Exercise details ▸ Scan the records for "ProjectId" and copy each line that contains it.
**** Data for review
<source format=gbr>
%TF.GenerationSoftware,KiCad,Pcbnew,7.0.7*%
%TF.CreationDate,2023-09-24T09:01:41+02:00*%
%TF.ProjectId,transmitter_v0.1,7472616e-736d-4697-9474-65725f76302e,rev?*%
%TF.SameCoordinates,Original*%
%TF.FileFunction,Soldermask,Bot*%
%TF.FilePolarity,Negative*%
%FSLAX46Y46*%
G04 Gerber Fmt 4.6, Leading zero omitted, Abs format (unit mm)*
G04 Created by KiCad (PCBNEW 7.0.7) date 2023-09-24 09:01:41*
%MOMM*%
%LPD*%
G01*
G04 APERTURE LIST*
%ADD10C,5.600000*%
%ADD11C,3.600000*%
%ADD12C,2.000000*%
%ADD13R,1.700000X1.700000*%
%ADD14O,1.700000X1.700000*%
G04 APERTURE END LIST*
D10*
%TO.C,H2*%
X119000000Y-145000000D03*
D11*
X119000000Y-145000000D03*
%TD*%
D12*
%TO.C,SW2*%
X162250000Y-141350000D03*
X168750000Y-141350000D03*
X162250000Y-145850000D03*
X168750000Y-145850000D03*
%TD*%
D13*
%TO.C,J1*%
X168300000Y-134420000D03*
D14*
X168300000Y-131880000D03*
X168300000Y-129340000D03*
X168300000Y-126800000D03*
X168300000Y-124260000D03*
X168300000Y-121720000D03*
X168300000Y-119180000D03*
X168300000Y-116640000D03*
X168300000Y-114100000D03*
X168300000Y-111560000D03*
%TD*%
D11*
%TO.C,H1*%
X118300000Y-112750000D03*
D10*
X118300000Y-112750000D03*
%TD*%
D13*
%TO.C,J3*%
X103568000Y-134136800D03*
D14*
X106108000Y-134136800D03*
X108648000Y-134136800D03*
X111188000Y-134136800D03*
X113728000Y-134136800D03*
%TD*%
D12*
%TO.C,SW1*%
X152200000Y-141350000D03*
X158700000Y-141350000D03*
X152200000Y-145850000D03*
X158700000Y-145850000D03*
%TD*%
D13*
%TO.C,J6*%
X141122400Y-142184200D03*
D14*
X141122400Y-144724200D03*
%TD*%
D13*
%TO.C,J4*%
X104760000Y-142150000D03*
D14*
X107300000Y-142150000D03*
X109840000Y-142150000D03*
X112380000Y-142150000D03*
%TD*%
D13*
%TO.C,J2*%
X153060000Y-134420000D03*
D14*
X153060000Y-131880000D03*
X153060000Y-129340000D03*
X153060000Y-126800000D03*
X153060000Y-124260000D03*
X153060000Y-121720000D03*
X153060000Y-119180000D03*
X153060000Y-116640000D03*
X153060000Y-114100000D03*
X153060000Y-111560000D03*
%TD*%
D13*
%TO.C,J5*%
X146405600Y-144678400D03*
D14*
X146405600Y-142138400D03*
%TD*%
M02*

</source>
********
**** Data for review
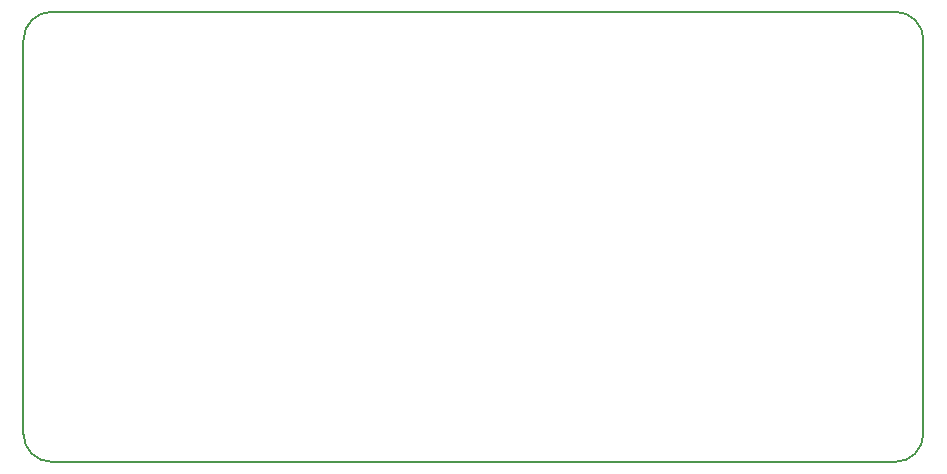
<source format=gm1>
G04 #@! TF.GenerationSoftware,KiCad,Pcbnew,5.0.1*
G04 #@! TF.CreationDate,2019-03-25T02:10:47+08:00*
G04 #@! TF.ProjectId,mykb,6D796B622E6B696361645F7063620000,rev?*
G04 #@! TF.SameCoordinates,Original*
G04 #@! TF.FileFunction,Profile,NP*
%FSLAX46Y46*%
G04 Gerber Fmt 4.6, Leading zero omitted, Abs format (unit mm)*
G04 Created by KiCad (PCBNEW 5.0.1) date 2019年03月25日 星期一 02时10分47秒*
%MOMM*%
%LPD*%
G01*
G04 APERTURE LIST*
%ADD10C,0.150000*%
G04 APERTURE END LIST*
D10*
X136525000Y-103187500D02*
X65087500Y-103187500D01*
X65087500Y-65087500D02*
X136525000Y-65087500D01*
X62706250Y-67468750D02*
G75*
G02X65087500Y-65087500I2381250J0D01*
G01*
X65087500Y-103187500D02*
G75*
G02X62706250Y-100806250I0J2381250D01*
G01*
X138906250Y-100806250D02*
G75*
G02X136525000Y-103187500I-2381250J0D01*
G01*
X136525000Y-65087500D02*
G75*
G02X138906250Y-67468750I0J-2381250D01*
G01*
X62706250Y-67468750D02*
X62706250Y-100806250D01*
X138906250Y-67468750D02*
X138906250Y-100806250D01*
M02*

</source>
********
Task solution ▸
%TF.ProjectId,transmitter_v0.1,7472616e-736d-4697-9474-65725f76302e,rev?*%
G04 #@! TF.ProjectId,mykb,6D796B622E6B696361645F7063620000,rev?*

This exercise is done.